Add the above three voltages. What have you discovered? Provide a detailed explanation of your discovery.
Figure 3 – 2 Mesh and nodal analysis. (a) mesh analysis; (b) nodal analysis
Simulation
Perform the following circuit simulations using a circuit simulator.
- Simulate the circuit in Figure 3 – 2 (a).
- Simulate the circuit in Figure 3 – 2 (b).
- With a resistor connected between nodes A and B, simulate the circuit for the following 3 resistor values: 1 kΩ, 2.2 kΩ and 4.7 kΩ.
- Simulate the circuit in Figure 3 – 2 (b) for the following 3 cases:
- E1 is turned on while both E2 and E3 are turned off;
- E2 is turned on while both E1 and E3 are turned off;
- E3 is turned on while both E1 and E2 are turned off.
Compare all the simulation results with those determined in PREPARATION.
Experiment
Build the circuit in Figure 3 – 1 on the breadboard. Refer to Section III in Experiment #1 to set the voltages sources in the circuit.

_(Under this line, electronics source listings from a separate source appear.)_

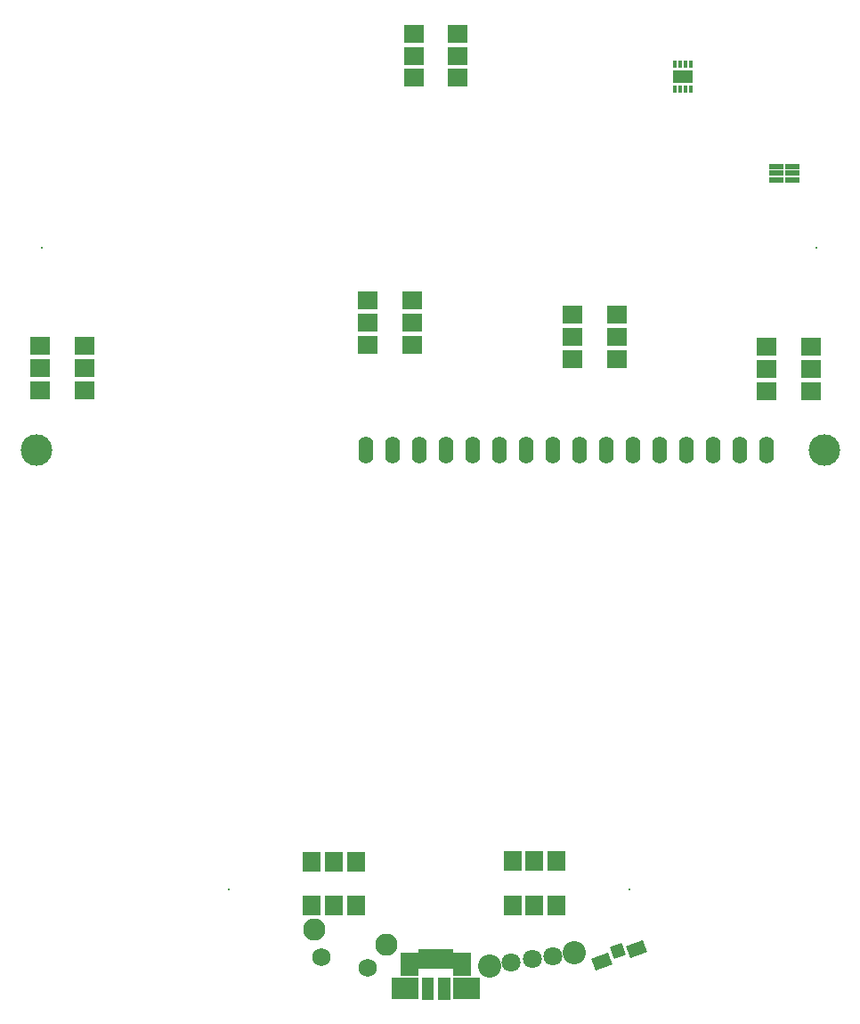
<source format=gbs>
G04 Layer_Color=16711935*
%FSLAX24Y24*%
%MOIN*%
G70*
G01*
G75*
%ADD80C,0.0680*%
%ADD132C,0.1182*%
%ADD133O,0.0553X0.1025*%
%ADD134C,0.0830*%
%ADD135C,0.0867*%
%ADD136C,0.0710*%
%ADD137C,0.0080*%
%ADD138R,0.0710X0.0749*%
%ADD139R,0.0257X0.0749*%
%ADD140R,0.1015X0.0828*%
%ADD141R,0.0661X0.0907*%
G04:AMPARAMS|DCode=142|XSize=47.4mil|YSize=67.1mil|CornerRadius=0mil|HoleSize=0mil|Usage=FLASHONLY|Rotation=290.000|XOffset=0mil|YOffset=0mil|HoleType=Round|Shape=Rectangle|*
%AMROTATEDRECTD142*
4,1,4,-0.0396,0.0108,0.0234,0.0337,0.0396,-0.0108,-0.0234,-0.0337,-0.0396,0.0108,0.0*
%
%ADD142ROTATEDRECTD142*%

%ADD143P,0.0670X4X335.0*%
%ADD144R,0.0552X0.0218*%
G04:AMPARAMS|DCode=145|XSize=55.2mil|YSize=21.8mil|CornerRadius=7.4mil|HoleSize=0mil|Usage=FLASHONLY|Rotation=180.000|XOffset=0mil|YOffset=0mil|HoleType=Round|Shape=RoundedRectangle|*
%AMROUNDEDRECTD145*
21,1,0.0552,0.0069,0,0,180.0*
21,1,0.0404,0.0218,0,0,180.0*
1,1,0.0149,-0.0202,0.0034*
1,1,0.0149,0.0202,0.0034*
1,1,0.0149,0.0202,-0.0034*
1,1,0.0149,-0.0202,-0.0034*
%
%ADD145ROUNDEDRECTD145*%
%ADD146R,0.0749X0.0474*%
%ADD147R,0.0178X0.0296*%
%ADD148R,0.0749X0.0710*%
G36*
X30671Y8887D02*
X30219D01*
Y9713D01*
X30671D01*
Y8887D01*
D02*
G37*
G36*
X31281D02*
X30829D01*
Y9713D01*
X31281D01*
Y8887D01*
D02*
G37*
D80*
X28199Y10089D02*
D03*
X26466Y10457D02*
D03*
D132*
X15786Y29451D02*
D03*
X45283D02*
D03*
D133*
X28133D02*
D03*
X29133D02*
D03*
X30133D02*
D03*
X31133D02*
D03*
X32133D02*
D03*
X33133D02*
D03*
X34133D02*
D03*
X35133D02*
D03*
X36133D02*
D03*
X37133D02*
D03*
X38133D02*
D03*
X39133D02*
D03*
X40133D02*
D03*
X41133D02*
D03*
X42133D02*
D03*
X43133D02*
D03*
D134*
X28885Y10949D02*
D03*
X26189Y11522D02*
D03*
D135*
X35944Y10653D02*
D03*
X32756Y10147D02*
D03*
D136*
X34350Y10400D02*
D03*
X35128Y10523D02*
D03*
X33572Y10277D02*
D03*
D137*
X16000Y37000D02*
D03*
X45000D02*
D03*
X23000Y13000D02*
D03*
X38000D02*
D03*
D138*
X27750Y12399D02*
D03*
X26924D02*
D03*
X26097D02*
D03*
Y14053D02*
D03*
X26924D02*
D03*
X27750D02*
D03*
X35269Y14058D02*
D03*
X34442D02*
D03*
X33615D02*
D03*
Y12405D02*
D03*
X34442D02*
D03*
X35269D02*
D03*
D139*
X31262Y10402D02*
D03*
X30238D02*
D03*
X31006D02*
D03*
X30750D02*
D03*
X30494D02*
D03*
D140*
X29589Y9300D02*
D03*
X31911D02*
D03*
D141*
X29766Y10206D02*
D03*
X31734D02*
D03*
D142*
X38258Y10769D02*
D03*
X36963Y10298D02*
D03*
D143*
X37550Y10700D02*
D03*
D144*
X44100Y40056D02*
D03*
D145*
Y39800D02*
D03*
Y39544D02*
D03*
X43509D02*
D03*
Y39800D02*
D03*
Y40056D02*
D03*
D146*
X39998Y43407D02*
D03*
D147*
X40294Y43870D02*
D03*
X40097D02*
D03*
X39900D02*
D03*
X39703D02*
D03*
Y42945D02*
D03*
X39900D02*
D03*
X40097D02*
D03*
X40294D02*
D03*
D148*
X28196Y35037D02*
D03*
Y34210D02*
D03*
Y33383D02*
D03*
X29850D02*
D03*
Y34210D02*
D03*
Y35037D02*
D03*
X37516Y34504D02*
D03*
Y33678D02*
D03*
Y32851D02*
D03*
X35862D02*
D03*
Y33678D02*
D03*
Y34504D02*
D03*
X43130Y33307D02*
D03*
Y32480D02*
D03*
Y31654D02*
D03*
X44783D02*
D03*
Y32480D02*
D03*
Y33307D02*
D03*
X17579Y33337D02*
D03*
Y32510D02*
D03*
Y31683D02*
D03*
X15925D02*
D03*
Y32510D02*
D03*
Y33337D02*
D03*
X29915Y45015D02*
D03*
Y44189D02*
D03*
Y43362D02*
D03*
X31568D02*
D03*
Y44189D02*
D03*
Y45015D02*
D03*
M02*

</source>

A. Mesh Analysis and Nodal Analysis
- Short AB by connecting a wire across nodes A and B. Measure the voltage across each resistor and the current through AB, IAB. Refer to the BACKGROUND section in Experiment #1 for how to use DMM to read the voltage and current values.

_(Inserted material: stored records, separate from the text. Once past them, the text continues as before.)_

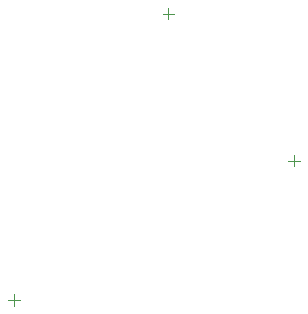
<source format=gbr>
G04*
G04 #@! TF.GenerationSoftware,Altium Limited,Altium Designer,23.0.1 (38)*
G04*
G04 Layer_Color=32768*
%FSLAX25Y25*%
%MOIN*%
G70*
G04*
G04 #@! TF.SameCoordinates,AE5763C0-F2EE-4BCA-89C6-8F578BEF2D51*
G04*
G04*
G04 #@! TF.FilePolarity,Positive*
G04*
G01*
G75*
%ADD50C,0.00394*%
D50*
X157000Y127532D02*
Y131468D01*
X155032Y129500D02*
X158968D01*
X105479Y32032D02*
Y35969D01*
X103511Y34000D02*
X107448D01*
X197031Y80500D02*
X200969D01*
X199000Y78531D02*
Y82468D01*
M02*

</source>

- Leave AB open. Measure the voltage across each resistor as well as the voltage across AB, VAB.
- Compare the results from step 1 and 2 with those obtained from PREPARATION and SIMULATION sections.
B. Thevenin’s and Norton’s Theorems
- Set all voltage sources to zero by simply replacing them with wires. With AB open, measure the resistance between AB using DMM. What resistance value are you measuring here? How does this measured value compare to the values obtained earlier in the PREPARATION and SIMULATION?

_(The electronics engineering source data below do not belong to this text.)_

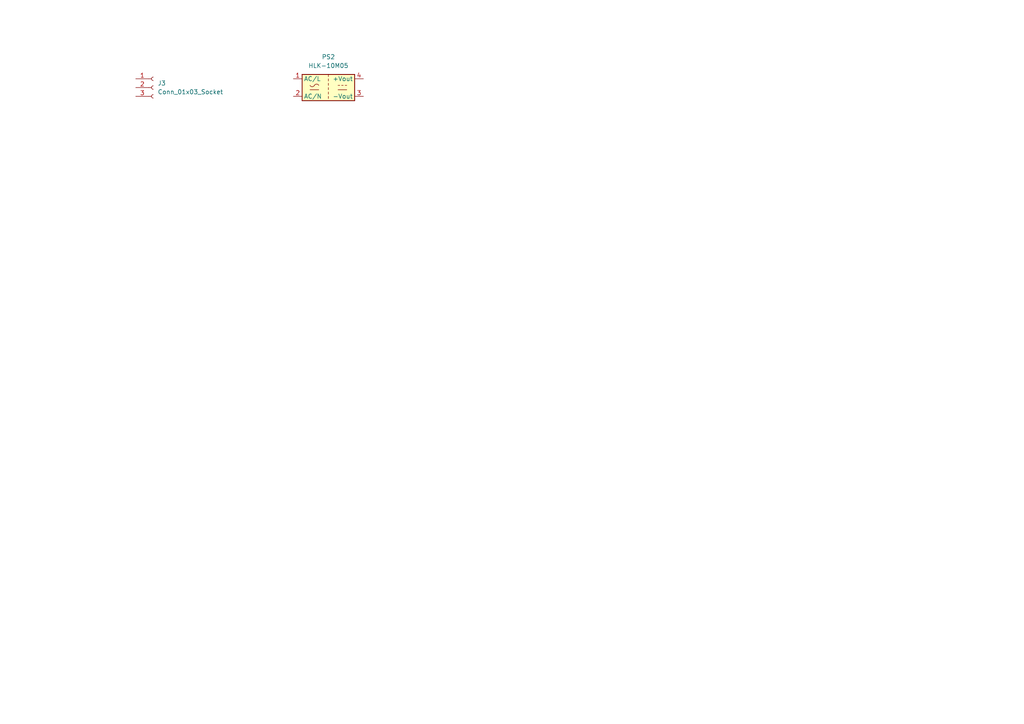
<source format=kicad_sch>
(kicad_sch (version 20230121) (generator eeschema)

  (uuid 283383ae-1c4c-4874-b432-3f886621d707)

  (paper "A4")

  


  (symbol (lib_id "Converter_ACDC:HLK-10M05") (at 95.25 25.4 0) (unit 1)
    (in_bom yes) (on_board yes) (dnp no) (fields_autoplaced)
    (uuid 4e582275-edd1-4f07-a544-54a7b6e21489)
    (property "Reference" "PS2" (at 95.25 16.51 0)
      (effects (font (size 1.27 1.27)))
    )
    (property "Value" "HLK-10M05" (at 95.25 19.05 0)
      (effects (font (size 1.27 1.27)))
    )
    (property "Footprint" "Converter_ACDC:Converter_ACDC_HiLink_HLK-10Mxx" (at 95.25 32.385 0)
      (effects (font (size 1.27 1.27)) hide)
    )
    (property "Datasheet" "http://h.hlktech.com/download/ACDC%E7%94%B5%E6%BA%90%E6%A8%A1%E5%9D%9710W%E7%B3%BB%E5%88%97/1/%E6%B5%B7%E5%87%8C%E7%A7%9110W%E7%B3%BB%E5%88%97%E7%94%B5%E6%BA%90%E6%A8%A1%E5%9D%97%E8%A7%84%E6%A0%BC%E4%B9%A6V1.8.pdf" (at 95.25 34.29 0)
      (effects (font (size 1.27 1.27)) hide)
    )
    (pin "4" (uuid fe340d02-8605-42a3-ae7c-3f5dea4c1fa0))
    (pin "1" (uuid 5a35f218-a9df-494e-8180-fc2f56da3d61))
    (pin "2" (uuid 356781b3-ef0d-43b9-a41a-1e2e6aeefc14))
    (pin "3" (uuid 4c74ce29-b14a-44d3-8aa7-5269f5ac315f))
    (instances
      (project "Controlador WS2812b"
        (path "/b834dbe8-acb3-428a-a647-db09bbe94b5b/07772efd-145f-4c94-a1b0-649a7ccd5b71"
          (reference "PS2") (unit 1)
        )
      )
    )
  )

  (symbol (lib_id "Connector:Conn_01x03_Socket") (at 44.45 25.4 0) (unit 1)
    (in_bom yes) (on_board yes) (dnp no) (fields_autoplaced)
    (uuid 5151b418-2d7f-487d-89f6-3cb4fd837675)
    (property "Reference" "J3" (at 45.72 24.13 0)
      (effects (font (size 1.27 1.27)) (justify left))
    )
    (property "Value" "Conn_01x03_Socket" (at 45.72 26.67 0)
      (effects (font (size 1.27 1.27)) (justify left))
    )
    (property "Footprint" "" (at 44.45 25.4 0)
      (effects (font (size 1.27 1.27)) hide)
    )
    (property "Datasheet" "~" (at 44.45 25.4 0)
      (effects (font (size 1.27 1.27)) hide)
    )
    (pin "3" (uuid 1d2592bb-a339-465c-97a1-f963d01b350c))
    (pin "2" (uuid 3af6e686-e08b-4d64-b6c7-56c25bfa7586))
    (pin "1" (uuid dd7ff8ce-d9a5-4408-9155-40950a25e84e))
    (instances
      (project "Controlador WS2812b"
        (path "/b834dbe8-acb3-428a-a647-db09bbe94b5b/07772efd-145f-4c94-a1b0-649a7ccd5b71"
          (reference "J3") (unit 1)
        )
      )
    )
  )
)

</source>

- Connect all voltages sources back into the circuit. With a resistor connected between A and B, measure the current through this resistor using DMM for the following 3 resistor values:
- 1 kΩ,
- 2.2 kΩ,
- 4.7 kΩ.
How do these current values compare to those obtained in the PREPARATION and SIMULATION.
C. Superposition Principle
- With AB open, measure the voltage across AB, VAB for the following 3 cases:
- E1 is turned on while both E2 and E3 are turned off;
- E2 is turned on while both E1 and E3 are turned off;
- E3 is turned on while both E1 and E2 are turned off.
Add the above three voltages. What have you discovered? Compare the results with those obtained in PREPARATION and SIMULATION.
- With AB open, measure the voltage across AB, VAB for the following 2 cases:
- E1 is turned on while both E2 and E3 are turned off;
- both E2 and E3 are turned on while E1 is turned off.
Add the above two voltages. What have you discovered? Provide a detailed explanation of your discovery.
- With AB open, measure the voltage across AB, VAB for the following 3 cases:
- both E1 and E2 are turned on while E3 is turned off;
- both E1 and E3 are turned on while E2 is turned off;
- both E2 and E3 are turned on while E1 is turned off.
Add the above three voltages. What have you discovered? Provide a detailed explanation of your discovery.